In the end, “Wuthering Heights” is more science fiction than “Frankenstein”, and better science fiction than “Frankenstein”.
“Frankenstein” has its good points, too, of course. There’s a reason it’s so bloody famous, aside from its Romantic either-or-ism about sensory living vs. intellectual living.
It’s a continents-spanning adventure. The outer frame story is an intrepid ship crew seeking an arctic passage; they encounter the monster and then Victor Frankenstein in pursuit, both on dog-powered sledges crossing a sea of ice. Exotic! The main story spans Switzerland, Germany, then-Holland, England, Scotland, the Orkney Islands, Ireland and back, from well-to-do homes to rustic cottages, woods, boats, ships, oceans, rivers and lakes, horses and horse-drawn carriages, mountains and glaciers, universities, and prisons. It’s NOT a castle, a la-bor-a-tor-y, and then villagers with pitchforks as in greatly simplified pop culture presentations.
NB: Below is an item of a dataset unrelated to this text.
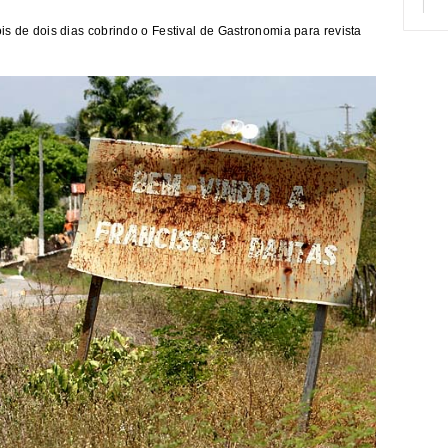
s de dois dias cobrindo o Festival de Gastronomia para revista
The original idea behind Victor’s creation of a man from scratch (by chemically/alchemically animating inanimate matter, NOT surgically joining cadaver parts and hitting it with electricity) must have been frighteningly plausible at a time when the nature of life and cell death were still not understood, and life itself seemed a magical property.
Anyone with a heart would feel the weight of all the tragedies depicted, especially since people in 1818 were dying left and right from colds and anguish, according to both novels. Readers would have felt the pangs from direct experience. Note that Mary Shelley herself lost several children and her husband to the grim reaper shortly after this novel was published (anonymously, when she was 20). She would not have been unfamiliar with death. And as a reminder, poor Emily died the year after her masterwork was published. The late 1700s and early 1800s sucked.
“Frankenstein” has definitely been Frankensteined by pop culture simplifications. Nevertheless, even after reading the novel I stand by my statement comparing “Wuthering Heights” to “Frankenstein” — the older work really does come across as simplistic and pop compared to “Wuthering Heights”. Do they have different purposes? Am I comparing apples to oranges? I’m not so sure — Shelley contrives “Frankenstein” to be about the dangers of being intellectual and having ambitions to discovery, which creates a monster. Brontë shows how closed-mindedness and blindly following traditions created believable monsters with equally tragic and far more believable results. They’re very similar, as I see it, but Brontë’s character motivations and responses are all organic, whereas Shelley’s are forced in order to match the Lucifer myth. There is “playing god” in “Wuthering Heights”, committed by men as a matter of course in the cultural norms of the time, with a similar warning about it but without the “mad scientist” anti-intellectualism. It makes me wonder if Brontë intentionally wrote “Wuthering Heights” as a response to “Frankenstein”. If so, then “Frankenstein” might’ve been worth it.
Give Mary a break, you say, she was only 19, whereas Emily was a wily old 28. :)
Judge for yourself. Read (or re-read) them both. Project Guttenberg has a free version.